● Task to complete:
Please repeat the following lines word for word, leaving the pictures out of your answer.
◇ ◇ ◇ ◇
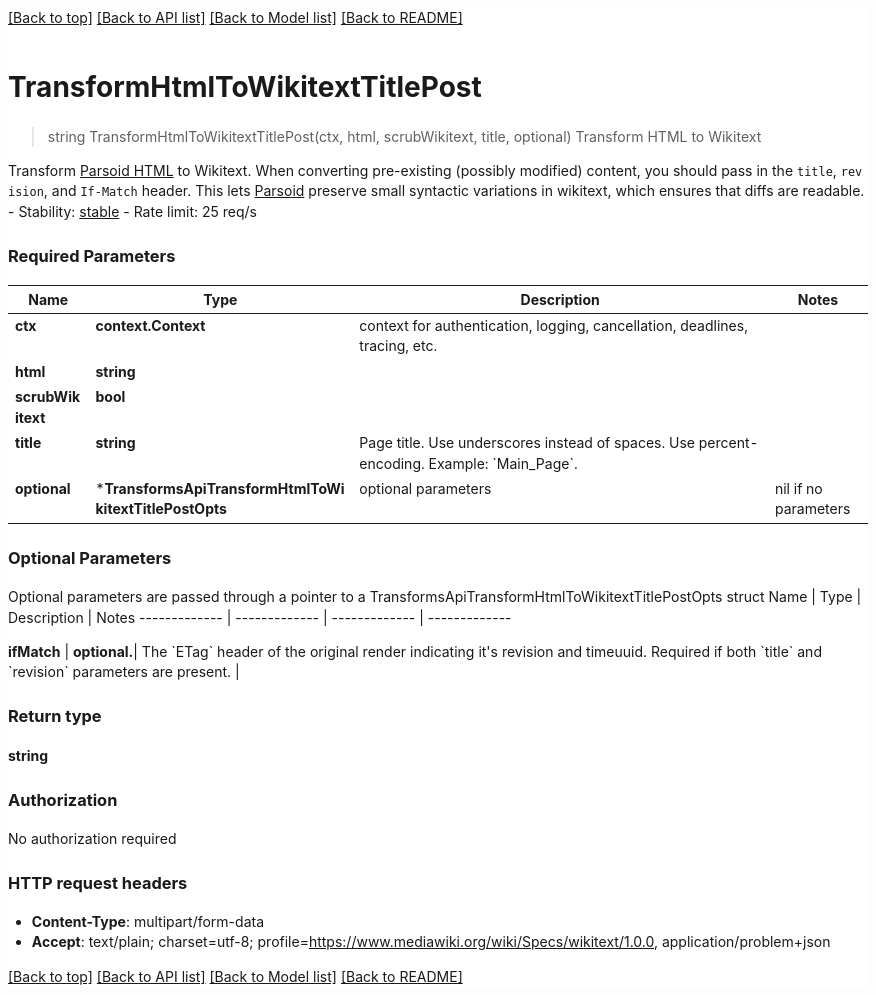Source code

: [[Back to top]](#) [[Back to API list]](../README.md#documentation-for-api-endpoints) [[Back to Model list]](../README.md#documentation-for-models) [[Back to README]](../README.md)

# **TransformHtmlToWikitextTitlePost**
> string TransformHtmlToWikitextTitlePost(ctx, html, scrubWikitext, title, optional)
Transform HTML to Wikitext

Transform [Parsoid HTML](https://www.mediawiki.org/wiki/Parsoid/MediaWiki_DOM_spec) to Wikitext.  When converting pre-existing (possibly modified) content, you should pass in the `title`, `revision`, and `If-Match` header. This lets [Parsoid](https://www.mediawiki.org/wiki/Parsoid) preserve small syntactic variations in wikitext, which ensures that diffs are readable.  - Stability: [stable](https://www.mediawiki.org/wiki/API_versioning#Stable) - Rate limit: 25 req/s 

### Required Parameters

Name | Type | Description  | Notes
------------- | ------------- | ------------- | -------------
 **ctx** | **context.Context** | context for authentication, logging, cancellation, deadlines, tracing, etc.
  **html** | **string**|  | 
  **scrubWikitext** | **bool**|  | 
  **title** | **string**| Page title. Use underscores instead of spaces. Use percent-encoding. Example: &#x60;Main_Page&#x60;. | 
 **optional** | ***TransformsApiTransformHtmlToWikitextTitlePostOpts** | optional parameters | nil if no parameters

### Optional Parameters
Optional parameters are passed through a pointer to a TransformsApiTransformHtmlToWikitextTitlePostOpts struct
Name | Type | Description  | Notes
------------- | ------------- | ------------- | -------------



 **ifMatch** | **optional.**| The &#x60;ETag&#x60; header of the original render indicating it&#x27;s revision and timeuuid. Required if both &#x60;title&#x60; and &#x60;revision&#x60; parameters are present.  | 

### Return type

**string**

### Authorization

No authorization required

### HTTP request headers

 - **Content-Type**: multipart/form-data
 - **Accept**: text/plain; charset=utf-8; profile=https://www.mediawiki.org/wiki/Specs/wikitext/1.0.0, application/problem+json

[[Back to top]](#) [[Back to API list]](../README.md#documentation-for-api-endpoints) [[Back to Model list]](../README.md#documentation-for-models) [[Back to README]](../README.md)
◇ ◇ ◇ ◇
● Exercise result:
Source code

: [[Back to top]](#) [[Back to API list]](../README.md#documentation-for-api-endpoints) [[Back to Model list]](../README.md#documentation-for-models) [[Back to README]](../README.md)

# **TransformHtmlToWikitextTitlePost**
> string TransformHtmlToWikitextTitlePost(ctx, html, scrubWikitext, title, optional)
Transform HTML to Wikitext

Transform [Parsoid HTML](https://www.mediawiki.org/wiki/Parsoid/MediaWiki_DOM_spec) to Wikitext.  When converting pre-existing (possibly modified) content, you should pass in the `title`, `revision`, and `If-Match` header. This lets [Parsoid](https://www.mediawiki.org/wiki/Parsoid) preserve small syntactic variations in wikitext, which ensures that diffs are readable.  - Stability: [stable](https://www.mediawiki.org/wiki/API_versioning#Stable) - Rate limit: 25 req/s 

### Required Parameters

Name | Type | Description  | Notes
------------- | ------------- | ------------- | -------------
 **ctx** | **context.Context** | context for authentication, logging, cancellation, deadlines, tracing, etc.
  **html** | **string**|  | 
  **scrubWikitext** | **bool**|  | 
  **title** | **string**| Page title. Use underscores instead of spaces. Use percent-encoding. Example: &#x60;Main_Page&#x60;. | 
 **optional** | ***TransformsApiTransformHtmlToWikitextTitlePostOpts** | optional parameters | nil if no parameters

### Optional Parameters
Optional parameters are passed through a pointer to a TransformsApiTransformHtmlToWikitextTitlePostOpts struct
Name | Type | Description  | Notes
------------- | ------------- | ------------- | -------------



 **ifMatch** | **optional.**| The &#x60;ETag&#x60; header of the original render indicating it&#x27;s revision and timeuuid. Required if both &#x60;title&#x60; and &#x60;revision&#x60; parameters are present.  | 

### Return type

**string**

### Authorization

No authorization required

### HTTP request headers

 - **Content-Type**: multipart/form-data
 - **Accept**: text/plain; charset=utf-8; profile=https://www.mediawiki.org/wiki/Specs/wikitext/1.0.0, application/problem+json

[[Back to top]](#) [[Back to API list]](../README.md#documentation-for-api-endpoints) [[Back to Model list]](../README.md#documentation-for-models) [[Back to README]](../README.md)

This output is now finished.